Johannes Roberts, director of British ‘hoodie’ horror F visited Bracknell and Wokingham College on Tuesday 12th June to discuss his career and upcoming film, Storage 24, with media students.
|Students waiting for screening to start|
After a screening of F, Roberts was invited to participate in a Q&A with the students in order for them to gain a vital and exciting insight into what it takes to make it in the modern British film industry.
|Johannes tells it how it is|
Johannes began by calling his film studies degree a piece of shit. It’s not quite what us teachers wanted to hear as we encourage many of our students to progress onto a university course. But he did not dismiss the idea of going to university completely. Johannes explained to the assembled students that there are really three ways into the industry:
- Go to Soho and get a job as a runner, perhaps in a post-production house and then work very hard and climb the ladder.
- Go to university if you can afford it. He said university can be a chance to make mistakes, to get access to free equipment and to meet like-minded people.
- Do as Johannes did and just start making films with whatever means you have at your disposal.
Here’s the trailer of hoodie horror F:
Johannes talked about the funding of F which started with £30,000 coming from an investment banker and the budget eventually increased to £100,000. He used many students in the crew and secured the free use of the college that is featured as really the only location in the film. The director said he is drawn to sterile locations like this and has done features in hospitals, a school and his latest takes place in a storage facility. The film was deliberately written with a low budget in mind and therefore it is primarily one location and mostly interiors in order to keep costs down.
The three 16 year olds who played the mysterious, animalistic hoodies were found nearby climbing up walls and were paid nothing for appearing in the film. Another great way to keep costs low! Their movements were all choreographed on set. Johannes mentioned his desire to make a ghost story and this can clearly be seen in his use of the faceless, fleeting glimpses of dark figures that menace his characters. Another way to keep costs down was to limit the visible gore as it is expensive and time consuming to produce these make-up effects.
Johannes also discussed the need to be conscious of your audience. Although Studio Canal/Optimum picked the film up for cinema distribution, there were concerns and questions over the protagonist of the horror film being a 65 year man. Johannes recognised the need when writing the script for a younger pretty girl who would appeal more to the target audience of teens, particularly male. This resulted in the casting of Eliza Bennett as the daughter of the protagonist played by David Schofield. He also test screened the film at a college in Peterborough to gain some feedback from the target audience.
The decision to end the film on quite an ambiguous note was also addressed by the director. He justified the very open ending by stating that the film ends with the protagonist facing the most horrific decision that the character would ever have to make. He discussed his desire to use unconventional lighting for a horror movie and the decision to make it his first film shot on digital with hired Red Cams. The filming took three weeks and after a number of changes to the title, it was released on 29 screens.

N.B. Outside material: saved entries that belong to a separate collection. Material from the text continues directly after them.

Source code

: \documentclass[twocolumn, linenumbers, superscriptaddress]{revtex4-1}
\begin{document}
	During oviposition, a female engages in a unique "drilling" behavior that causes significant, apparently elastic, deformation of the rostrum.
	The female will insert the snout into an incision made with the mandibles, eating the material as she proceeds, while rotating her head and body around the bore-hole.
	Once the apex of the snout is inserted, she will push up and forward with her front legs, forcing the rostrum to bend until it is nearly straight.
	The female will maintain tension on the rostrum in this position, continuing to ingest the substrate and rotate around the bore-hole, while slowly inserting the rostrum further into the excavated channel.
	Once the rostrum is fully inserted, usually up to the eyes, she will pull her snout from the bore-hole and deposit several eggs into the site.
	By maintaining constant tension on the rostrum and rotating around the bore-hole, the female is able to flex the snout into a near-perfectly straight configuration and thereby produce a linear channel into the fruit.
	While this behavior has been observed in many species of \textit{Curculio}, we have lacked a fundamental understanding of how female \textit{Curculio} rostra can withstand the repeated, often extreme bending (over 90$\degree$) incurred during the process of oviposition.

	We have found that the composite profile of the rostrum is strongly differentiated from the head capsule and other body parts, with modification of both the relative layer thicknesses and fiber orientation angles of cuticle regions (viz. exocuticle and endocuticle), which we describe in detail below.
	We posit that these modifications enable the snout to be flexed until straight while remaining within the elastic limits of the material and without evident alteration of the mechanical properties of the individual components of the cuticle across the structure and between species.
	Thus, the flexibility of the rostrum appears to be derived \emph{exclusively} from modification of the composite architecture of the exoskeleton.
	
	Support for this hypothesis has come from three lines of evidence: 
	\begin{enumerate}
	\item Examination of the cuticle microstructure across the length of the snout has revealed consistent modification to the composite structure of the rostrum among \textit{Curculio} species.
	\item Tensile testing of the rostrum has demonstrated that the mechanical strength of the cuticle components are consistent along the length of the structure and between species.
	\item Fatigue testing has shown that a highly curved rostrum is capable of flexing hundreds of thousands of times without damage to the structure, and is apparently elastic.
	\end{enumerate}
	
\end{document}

Johannes also talked about the challenges of filmmaking on low budgets and the difficulties of working in the film industry. He spoke of his first five features that were made by spending lots on credit cards and how after trying unsuccessfully to sell one at Cannes, he realised the importance of having a star. He re-cut the film and managed to get Uri Geller to star in it. He talked of waiting for four years for the phone to ring and how his film F went through 35 drafts before being filmed. He left the students with no delusions that the film industry is an easy life with guarantees of great riches.
|Johannes and students|
It certainly wasn’t all doom and gloom. Johannes emphasised that drive is everything and that filmmakers must always be conscious of their audience. He was very motivational, suggesting that especially now, there is no excuse to not just get filming and producing. He mentioned the fact that feature films are now being shot on cameras like the relatively cheap Canon 5D. He also talked about his inspirations; books like Lord of the Rings and the work of Stephen King and Terry Pratchett and the films Cujo, Platoon and The Breakfast Club.
Finally we moved on to the upcoming Noel Clarke starring science fiction, Storage 24, which is produced by Universal. Both Clarke and Roberts worked on the script originally titled Big Yellow. Again, Johannes used some students in the film’s production. He said he is drawn to driven, hard-working people and discussed the popularity of Clarke. His fan base is huge after films like Kidulthood and Adulthood and when Roberts and Clarke have been to conventions and signings together, Roberts has been astounded by the cues of people waiting to meet Clarke.
It was a fascinating Q&A and incredibly useful for the students to hear not only an inspirational story of how one man has made it in the British film industry but also a very cautionary tale to those students who think that working in film would be an easy life, all glamour and riches.